De rechtbank heeft hiervoor al vastgesteld dat van een wilsgebrek geen sprake is, zodat ook het beroep op bedrog niet opgaat.
Geen bestuurdersaansprakelijkheid
4.6.
Ook kan niet worden vastgesteld dat [gedaagde 1] , [gedaagde 2] en [gedaagde 3] als commissarissen onrechtmatig hebben gehandeld, nu hen geen verwijt, laat staan een persoonlijk ernstig verwijt, kan worden gemaakt.
4.7.
De rechtbank heeft al overwogen dat de raad van commissarissen (of een van de leden) Odyssee niet heeft misleid of informatie heeft verzwegen. Daarom kan niet worden vastgesteld dat [gedaagde 1] , [gedaagde 2] en/of [gedaagde 3] bij de totstandkoming van de cessie de belangen van Meerzicht en DVG voorop hebben gesteld ten koste van die van Odyssee. Dat [gedaagde 2] zich op een gegeven moment heeft gemeld als potentiële koper, maakt dit oordeel niet anders. De verwijten aan het adres van [gedaagde 1] , [gedaagde 2] en [gedaagde 3] slagen dan ook niet.
Conclusie: vorderingen worden afgewezen
4.8.
De vorderingen van Odyssee worden afgewezen, omdat niet vastgesteld kan worden dat sprake is van een wilsgebrek of dat de leden van de raad van commissarissen een persoonlijk ernstig verwijt kan worden gemaakt.
Proceskosten
4.9.
Odyssee is in het ongelijk gesteld en moet daarom de proceskosten betalen. De rechtbank zal daarbij Odyssee niet veroordelen in de werkelijke proceskosten, zoals Meerzicht c.s. vordert. Om daarvoor in aanmerking te komen gelden (strenge) voorwaarden, waar in dit geval niet aan is voldaan.
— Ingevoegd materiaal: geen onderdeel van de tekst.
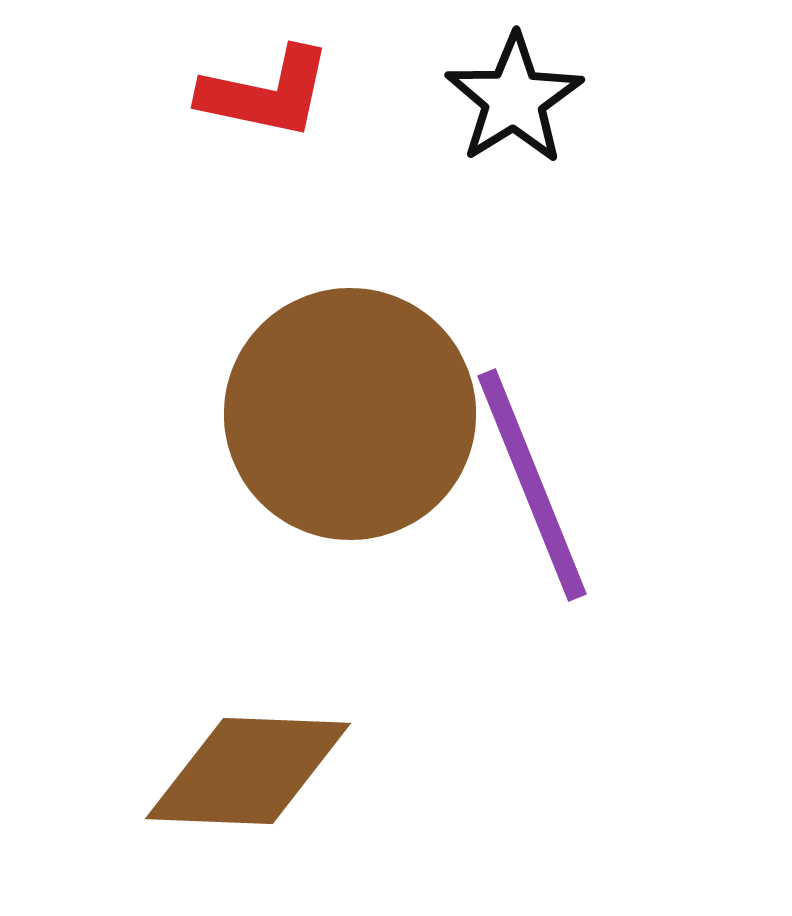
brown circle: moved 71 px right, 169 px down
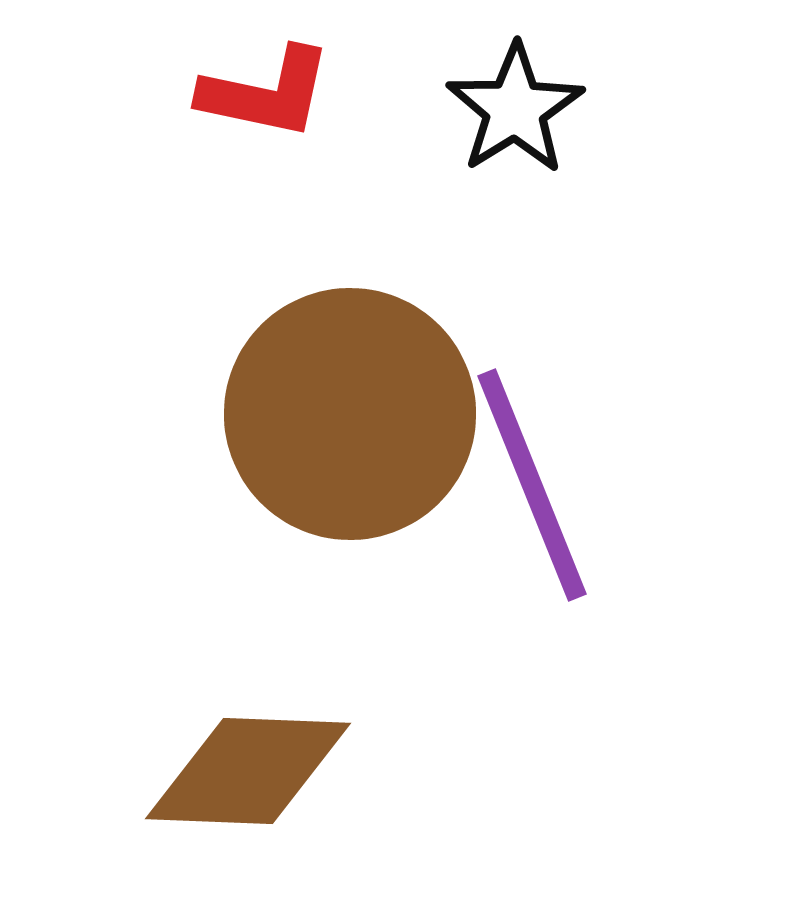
black star: moved 1 px right, 10 px down
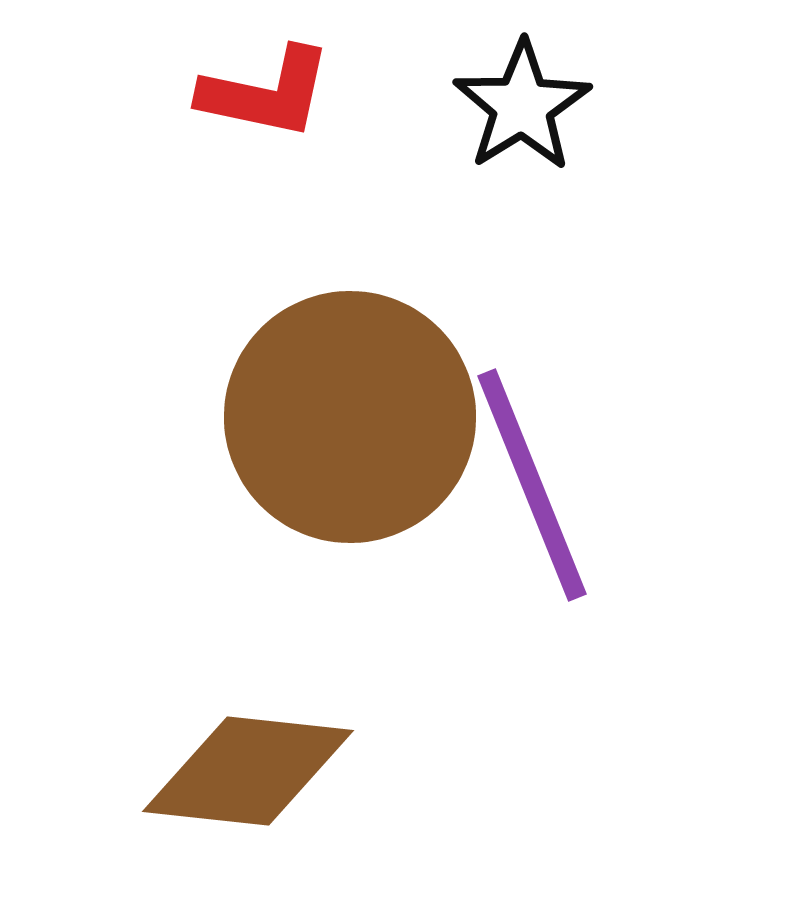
black star: moved 7 px right, 3 px up
brown circle: moved 3 px down
brown diamond: rotated 4 degrees clockwise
Die criteria zijn dat de aangesproken partij misbruik van procesrecht heeft gemaakt of onrechtmatig heeft gehandeld, omdat hij een vordering niet had mogen instellen gelet op de evidente ongegrondheid daarvan in verband met de betrokken belangen van de wederpartij. Hiervan kan eerst sprake zijn als hij zijn vordering baseert op feiten en omstandigheden waarvan hij de onjuistheid kende of behoorde te kennen, dan wel op stellingen waarvan hij op voorhand moest begrijpen dat deze geen kans van slagen hadden. Daarbij toetst de rechtbank terughoudend, gelet op het recht op toegang tot de rechter dat artikel 6 EVRM mede waarborgt. Weliswaar volgt uit de beoordeling dat de stellingen van Odyssee niet slagen, maar dat maakt nog niet dat sprake is van misbruik of onrechtmatig handelen. De rechtbank zal daarom bij het begroten van de proceskosten het reguliere liquidatietarief toepassen.
4.10.
De proceskosten van Meerzicht c.s. (inclusief nakosten) worden begroot op:
- griffierecht
676,00
- salaris advocaat
1.228,00
(2,00 punten × € 614,00)
- nakosten
178,00
(plus de verhoging zoals vermeld in de beslissing)
Totaal
2.082,00
4.11.
De daarover gevorderde rente wordt toegewezen zoals opgenomen onder de beslissing.

5.De beslissing

De rechtbank
5.1.
wijst de vorderingen van Odyssee af,
5.2.
veroordeelt Odyssee in de proceskosten van € 2.082,00, te betalen binnen veertien dagen na aanschrijving daartoe, te vermeerderen met € 92,00 plus de kosten van betekening als Odyssee niet tijdig aan de veroordelingen voldoet en het vonnis daarna wordt betekend,
5.3.
veroordeelt Odyssee in de wettelijke rente als bedoeld in artikel 6:119 Burgerlijk Wetboek over de proceskosten als deze niet binnen veertien dagen na aanschrijving zijn voldaan,
5.4.
verklaart dit vonnis onder 5.2 en 5.3 uitvoerbaar bij voorraad.
Dit vonnis is gewezen door mr. N.C.H. Blankevoort, rechter, bijgestaan door mr. R. Hafith, griffier, en in het openbaar uitgesproken op 29 mei 2024.

Voetnoten

1.Op grond van de artikelen 2 en 99 van het Wetboek van Burgerlijke Rechtsvordering (Rv).
2.Op grond van artikel 10:3 van het Burgerlijk Wetboek (BW).